懸念から神妙な顔つきになるエリオットに、ギルバートは軽い口調で言う。
「無論、脅してはいないだろう。」
「では王家の誰かが許可して教えたと?」
「あるいは勝手に記録を見てバレずに戻ったか、だな。少なくともロベリア王は知らないはずだ。でなければ大人しく帰すわけがない。」
長い睫毛を重ね合わせ、ギルバートは思案する。
ロベリアは薬学と絡繰りの国。知識こそ人類が持つ至高の宝。ルークの頭脳を惜しんで殺しはしないだろうが、もっと強引な手段で引き留めそうなものだ。

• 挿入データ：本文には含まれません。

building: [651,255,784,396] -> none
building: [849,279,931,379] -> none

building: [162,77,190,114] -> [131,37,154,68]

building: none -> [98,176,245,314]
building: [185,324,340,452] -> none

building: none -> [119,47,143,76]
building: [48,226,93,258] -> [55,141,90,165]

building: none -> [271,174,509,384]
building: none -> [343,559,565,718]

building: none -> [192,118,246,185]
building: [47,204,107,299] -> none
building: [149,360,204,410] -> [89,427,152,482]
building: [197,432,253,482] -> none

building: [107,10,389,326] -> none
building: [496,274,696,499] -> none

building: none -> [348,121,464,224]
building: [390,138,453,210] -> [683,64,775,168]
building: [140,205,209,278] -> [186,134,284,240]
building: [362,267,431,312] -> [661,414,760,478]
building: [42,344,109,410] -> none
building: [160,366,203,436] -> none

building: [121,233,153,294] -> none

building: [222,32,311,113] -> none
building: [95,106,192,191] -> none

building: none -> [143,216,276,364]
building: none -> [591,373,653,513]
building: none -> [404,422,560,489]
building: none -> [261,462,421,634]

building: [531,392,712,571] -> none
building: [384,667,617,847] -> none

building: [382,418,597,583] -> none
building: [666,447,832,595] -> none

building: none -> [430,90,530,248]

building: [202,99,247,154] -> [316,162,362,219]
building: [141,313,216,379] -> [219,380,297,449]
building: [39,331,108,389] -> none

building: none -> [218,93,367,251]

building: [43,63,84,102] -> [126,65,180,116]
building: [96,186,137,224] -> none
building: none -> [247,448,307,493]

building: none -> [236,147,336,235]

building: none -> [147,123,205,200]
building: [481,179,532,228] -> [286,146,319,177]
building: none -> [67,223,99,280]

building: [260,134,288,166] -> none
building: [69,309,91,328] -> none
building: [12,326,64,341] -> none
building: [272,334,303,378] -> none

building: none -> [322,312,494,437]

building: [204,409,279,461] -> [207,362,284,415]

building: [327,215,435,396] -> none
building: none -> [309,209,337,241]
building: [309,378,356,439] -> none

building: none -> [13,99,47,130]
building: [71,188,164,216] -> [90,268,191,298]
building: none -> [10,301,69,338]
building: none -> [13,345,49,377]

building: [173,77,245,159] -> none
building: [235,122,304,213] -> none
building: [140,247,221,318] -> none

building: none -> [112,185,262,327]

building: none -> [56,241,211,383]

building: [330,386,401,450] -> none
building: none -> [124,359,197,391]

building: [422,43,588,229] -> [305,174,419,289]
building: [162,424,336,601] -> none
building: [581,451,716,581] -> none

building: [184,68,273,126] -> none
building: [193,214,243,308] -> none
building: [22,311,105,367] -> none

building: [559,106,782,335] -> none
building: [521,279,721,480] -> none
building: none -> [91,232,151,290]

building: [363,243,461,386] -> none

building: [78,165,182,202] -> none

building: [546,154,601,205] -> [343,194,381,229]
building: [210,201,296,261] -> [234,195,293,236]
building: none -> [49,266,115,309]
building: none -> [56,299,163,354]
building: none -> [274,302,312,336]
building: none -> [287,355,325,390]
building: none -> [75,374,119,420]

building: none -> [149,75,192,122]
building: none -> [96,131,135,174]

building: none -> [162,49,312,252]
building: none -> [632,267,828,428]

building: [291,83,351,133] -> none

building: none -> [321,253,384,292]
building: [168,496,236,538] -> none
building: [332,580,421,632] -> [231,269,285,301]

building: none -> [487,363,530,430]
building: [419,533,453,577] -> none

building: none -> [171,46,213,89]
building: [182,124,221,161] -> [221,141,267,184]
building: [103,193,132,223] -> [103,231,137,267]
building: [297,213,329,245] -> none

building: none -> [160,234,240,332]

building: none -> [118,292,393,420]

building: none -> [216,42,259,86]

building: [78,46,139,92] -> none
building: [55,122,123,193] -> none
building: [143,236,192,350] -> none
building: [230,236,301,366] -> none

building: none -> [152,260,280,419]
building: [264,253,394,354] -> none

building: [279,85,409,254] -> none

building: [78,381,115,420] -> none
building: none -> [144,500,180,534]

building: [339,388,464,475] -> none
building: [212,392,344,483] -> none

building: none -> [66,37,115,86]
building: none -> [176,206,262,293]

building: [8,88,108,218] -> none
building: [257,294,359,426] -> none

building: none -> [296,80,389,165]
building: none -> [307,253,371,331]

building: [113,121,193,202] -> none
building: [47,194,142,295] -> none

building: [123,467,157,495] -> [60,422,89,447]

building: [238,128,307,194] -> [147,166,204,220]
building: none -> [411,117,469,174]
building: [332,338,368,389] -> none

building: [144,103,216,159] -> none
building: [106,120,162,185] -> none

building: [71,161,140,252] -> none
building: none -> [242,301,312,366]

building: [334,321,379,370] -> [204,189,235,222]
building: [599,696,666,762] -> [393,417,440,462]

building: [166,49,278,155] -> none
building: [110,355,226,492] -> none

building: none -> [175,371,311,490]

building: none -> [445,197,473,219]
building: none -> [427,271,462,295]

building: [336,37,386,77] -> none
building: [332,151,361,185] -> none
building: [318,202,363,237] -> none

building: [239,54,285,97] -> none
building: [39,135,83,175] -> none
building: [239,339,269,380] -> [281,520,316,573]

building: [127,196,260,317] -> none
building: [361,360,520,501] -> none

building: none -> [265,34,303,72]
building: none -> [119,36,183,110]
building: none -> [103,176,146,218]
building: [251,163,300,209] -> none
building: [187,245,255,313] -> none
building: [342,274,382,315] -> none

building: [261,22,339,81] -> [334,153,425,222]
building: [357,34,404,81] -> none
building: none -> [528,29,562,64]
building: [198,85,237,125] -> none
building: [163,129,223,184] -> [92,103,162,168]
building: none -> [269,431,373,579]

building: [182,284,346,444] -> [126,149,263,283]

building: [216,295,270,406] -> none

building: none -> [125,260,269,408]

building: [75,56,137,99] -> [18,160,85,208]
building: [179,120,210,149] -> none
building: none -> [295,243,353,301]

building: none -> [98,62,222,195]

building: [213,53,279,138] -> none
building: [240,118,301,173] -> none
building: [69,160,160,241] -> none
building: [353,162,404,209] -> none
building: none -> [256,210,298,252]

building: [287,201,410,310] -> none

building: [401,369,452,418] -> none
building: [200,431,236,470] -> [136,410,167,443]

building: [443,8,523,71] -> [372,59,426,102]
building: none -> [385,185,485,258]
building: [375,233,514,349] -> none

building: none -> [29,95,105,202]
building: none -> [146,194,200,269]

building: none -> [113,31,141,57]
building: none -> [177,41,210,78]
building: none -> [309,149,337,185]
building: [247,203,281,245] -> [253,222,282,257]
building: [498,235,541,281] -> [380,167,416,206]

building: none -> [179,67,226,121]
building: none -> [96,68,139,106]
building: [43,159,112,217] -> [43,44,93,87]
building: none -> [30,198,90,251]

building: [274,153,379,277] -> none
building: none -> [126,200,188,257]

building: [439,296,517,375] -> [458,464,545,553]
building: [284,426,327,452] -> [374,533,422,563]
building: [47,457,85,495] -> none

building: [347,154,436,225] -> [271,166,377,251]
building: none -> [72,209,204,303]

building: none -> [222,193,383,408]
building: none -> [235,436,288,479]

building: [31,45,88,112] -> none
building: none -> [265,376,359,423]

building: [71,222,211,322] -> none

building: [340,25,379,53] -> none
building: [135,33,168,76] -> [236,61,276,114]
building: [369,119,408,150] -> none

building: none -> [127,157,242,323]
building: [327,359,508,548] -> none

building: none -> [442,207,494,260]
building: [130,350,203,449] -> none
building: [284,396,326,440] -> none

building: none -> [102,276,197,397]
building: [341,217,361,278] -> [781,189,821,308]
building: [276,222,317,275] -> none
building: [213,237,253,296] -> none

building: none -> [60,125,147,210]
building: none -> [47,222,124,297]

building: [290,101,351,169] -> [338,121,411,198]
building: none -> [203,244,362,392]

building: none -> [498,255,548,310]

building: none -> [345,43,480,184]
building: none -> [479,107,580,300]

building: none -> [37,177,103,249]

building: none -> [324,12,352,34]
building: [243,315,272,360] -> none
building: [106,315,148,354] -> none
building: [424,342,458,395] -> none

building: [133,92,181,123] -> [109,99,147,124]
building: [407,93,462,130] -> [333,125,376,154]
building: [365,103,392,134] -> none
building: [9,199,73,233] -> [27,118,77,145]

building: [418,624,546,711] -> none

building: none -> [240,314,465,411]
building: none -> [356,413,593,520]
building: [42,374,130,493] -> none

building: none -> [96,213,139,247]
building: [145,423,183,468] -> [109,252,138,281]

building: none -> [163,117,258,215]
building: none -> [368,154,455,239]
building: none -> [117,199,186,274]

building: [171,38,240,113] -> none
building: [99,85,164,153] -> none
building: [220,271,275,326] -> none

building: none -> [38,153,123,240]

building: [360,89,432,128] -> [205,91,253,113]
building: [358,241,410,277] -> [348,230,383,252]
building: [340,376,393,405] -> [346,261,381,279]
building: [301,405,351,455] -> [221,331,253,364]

第二王女の釣書と直筆の手紙は未だ熱心に送られているようだが、マリガン公爵家やツイーディア王国に圧力をかけるようなものではない。
「ともかく、あいつがここまで動くのも珍しい。パーキンズ女史の事もだ。不穏なのは間違いないが……それで?エリオット。」
「何だ。」
「シャロン嬢から面白い提案があるのだろう。奥方から聞いているぞ」
優雅に微笑んだギルバートに、エリオットは苦虫を嚙み潰したような顔で眉根を寄せた。